Pick up a newspaper in any American city, and there’s a good chance you’ll find a story about a company’s job cuts or a community’s water main break – maybe both.

And our deteriorating water systems cost us even when we don’t realize it. We lose 25 percent of our treated water through cracks and leaks in our water systems. Try that on for size.

Upgrading our water infrastructure is a job that needs to get done, and there are people willing and able to do it. The question is whether we have the political will to stop wasting water and put people to work without significantly burdening taxpayers and water customers.

We have an opportunity to do exactly that in strong, bipartisan legislation that I, as a member of the House Ways and Means Committee, introduced with U.S. Rep. Geoff Davis, R-Ky., in the House last month. U.S. Sen. Robert Menendez, D-N.J., teamed up with U.S. Sen. Mike Crapo, R-Idaho, to introduce the bill in the Senate.

The legislation, the Sustainable Water Infrastructure Investment Act of 2011, H.R. 1802, encourages private investment dollars – instead of public tax dollars – to help fund critical water infrastructure upgrades.

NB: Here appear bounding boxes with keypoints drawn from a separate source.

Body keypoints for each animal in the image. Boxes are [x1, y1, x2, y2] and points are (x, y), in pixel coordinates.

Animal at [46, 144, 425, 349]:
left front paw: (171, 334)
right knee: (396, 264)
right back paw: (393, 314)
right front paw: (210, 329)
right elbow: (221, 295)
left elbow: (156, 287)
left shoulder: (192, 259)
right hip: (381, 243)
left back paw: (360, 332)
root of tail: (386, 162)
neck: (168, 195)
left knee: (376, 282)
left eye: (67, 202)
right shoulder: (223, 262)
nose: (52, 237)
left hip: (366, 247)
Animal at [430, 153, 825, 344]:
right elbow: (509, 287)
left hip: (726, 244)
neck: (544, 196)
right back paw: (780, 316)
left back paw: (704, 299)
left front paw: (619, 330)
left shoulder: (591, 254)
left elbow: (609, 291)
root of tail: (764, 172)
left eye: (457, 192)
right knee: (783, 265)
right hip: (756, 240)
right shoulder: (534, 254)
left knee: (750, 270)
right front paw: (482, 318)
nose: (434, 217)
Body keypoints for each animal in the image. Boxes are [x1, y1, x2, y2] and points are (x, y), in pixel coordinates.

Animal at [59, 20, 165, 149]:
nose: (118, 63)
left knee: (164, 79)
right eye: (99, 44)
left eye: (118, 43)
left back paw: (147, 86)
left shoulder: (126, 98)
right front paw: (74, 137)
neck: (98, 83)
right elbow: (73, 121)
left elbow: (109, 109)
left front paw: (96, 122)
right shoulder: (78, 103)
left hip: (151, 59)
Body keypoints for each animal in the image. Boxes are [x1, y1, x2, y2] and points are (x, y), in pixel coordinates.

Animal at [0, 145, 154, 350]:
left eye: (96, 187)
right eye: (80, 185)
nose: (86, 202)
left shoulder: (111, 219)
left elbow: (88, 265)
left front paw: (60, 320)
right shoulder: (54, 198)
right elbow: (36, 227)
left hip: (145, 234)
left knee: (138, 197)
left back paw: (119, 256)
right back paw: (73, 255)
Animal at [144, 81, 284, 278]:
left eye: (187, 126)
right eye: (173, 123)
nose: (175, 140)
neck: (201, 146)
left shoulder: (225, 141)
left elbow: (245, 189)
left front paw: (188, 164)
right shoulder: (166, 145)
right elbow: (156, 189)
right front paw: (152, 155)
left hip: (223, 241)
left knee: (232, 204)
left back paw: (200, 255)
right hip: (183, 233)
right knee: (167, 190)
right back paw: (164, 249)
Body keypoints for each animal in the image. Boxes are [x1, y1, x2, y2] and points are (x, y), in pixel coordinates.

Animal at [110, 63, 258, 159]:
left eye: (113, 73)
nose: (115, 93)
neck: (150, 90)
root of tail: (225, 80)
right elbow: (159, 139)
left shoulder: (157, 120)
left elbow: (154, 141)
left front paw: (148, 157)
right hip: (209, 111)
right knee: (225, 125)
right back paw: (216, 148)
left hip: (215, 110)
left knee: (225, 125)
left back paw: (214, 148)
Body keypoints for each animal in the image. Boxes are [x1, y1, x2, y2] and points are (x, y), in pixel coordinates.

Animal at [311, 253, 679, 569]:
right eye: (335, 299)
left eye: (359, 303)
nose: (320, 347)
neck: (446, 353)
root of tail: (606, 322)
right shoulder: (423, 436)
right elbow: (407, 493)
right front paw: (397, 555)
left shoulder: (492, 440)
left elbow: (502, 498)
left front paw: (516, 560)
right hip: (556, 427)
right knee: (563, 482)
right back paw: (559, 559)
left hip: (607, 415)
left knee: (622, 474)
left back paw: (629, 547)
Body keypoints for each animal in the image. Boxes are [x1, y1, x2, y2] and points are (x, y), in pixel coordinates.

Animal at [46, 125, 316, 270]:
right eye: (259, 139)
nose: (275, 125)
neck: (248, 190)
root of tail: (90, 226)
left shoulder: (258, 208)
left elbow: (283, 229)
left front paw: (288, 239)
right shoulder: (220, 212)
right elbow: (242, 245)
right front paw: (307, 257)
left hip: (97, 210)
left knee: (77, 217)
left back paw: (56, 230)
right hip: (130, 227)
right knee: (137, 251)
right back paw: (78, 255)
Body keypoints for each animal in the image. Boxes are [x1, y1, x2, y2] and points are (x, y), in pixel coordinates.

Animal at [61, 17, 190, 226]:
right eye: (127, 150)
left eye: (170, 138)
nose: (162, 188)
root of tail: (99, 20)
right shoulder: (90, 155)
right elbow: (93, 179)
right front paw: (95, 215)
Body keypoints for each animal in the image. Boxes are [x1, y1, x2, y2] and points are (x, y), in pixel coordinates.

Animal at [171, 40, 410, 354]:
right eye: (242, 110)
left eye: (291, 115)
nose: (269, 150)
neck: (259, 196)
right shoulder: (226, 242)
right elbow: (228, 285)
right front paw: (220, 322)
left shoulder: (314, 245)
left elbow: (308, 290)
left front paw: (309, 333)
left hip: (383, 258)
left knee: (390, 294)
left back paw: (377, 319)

Here are some highlights of the legislation:

* Use private activity bonds to fund water infrastructure upgrades:

The legislation focuses on private activity bonds, or PABs. These bonds provide tax-exempt financing for projects that benefit the public. They are used widely for airports, high-speed intercity rail and solid waste disposal sites. The trouble is, federal law requires states to put a limit, or cap, on the number of PABs sold for water infrastructure projects.

The legislation I have sponsored would raise or remove the cap, allowing for more PABs to be sold for these projects.

* How private activity bonds work:

Due to constraints on the national budget, water and waste water infrastructure projects can no longer only turn to the federal government for loans or grants. Instead, with this legislation, private water utilities will be able to approach a bank that will work with a state or local economic development authority to issue the PABs. The bank sells the PABs to investors, who are usually insurance companies, mutual companies, and the occasional private investor.

The money raised by the sale of the PABs goes to the economic development authority, which loans the money to the private water company. The water company is able to hire the professionals and laborers to complete the job. Best of all, it’s the company – not the taxpayers – that is liable for the money it borrows.

* What is the cost of this legislation and what do we get in return?

Because financing through PABs is tax-exempt, an estimated $354 million is not collected by the federal government during a 10-year period, according to the non-partisan Congressional Budget Office.

What the bill provides is a projected $50 billion of private capital invested in our water infrastructure. The Clean Water Council estimates that for every $1 billion invested, 28,500 jobs will be created in the first year. A total of 1.4 million jobs would be created during the first 10 years.

These are not "make work" projects. As I have pointed out, these are necessary.

Since the bill was introduced on May 10, it has won the support of the Associated General Contractors of New Jersey, U.S. Conference of Mayors, the U.S. Chamber of Commerce and International Union of Operating Engineers.

Now it’s up to the members of Congress to deliver on this vital legislation. Hopefully, the political will to tap into the jobs beneath our feet will be mustered before the next wave of water main breaks hits the papers.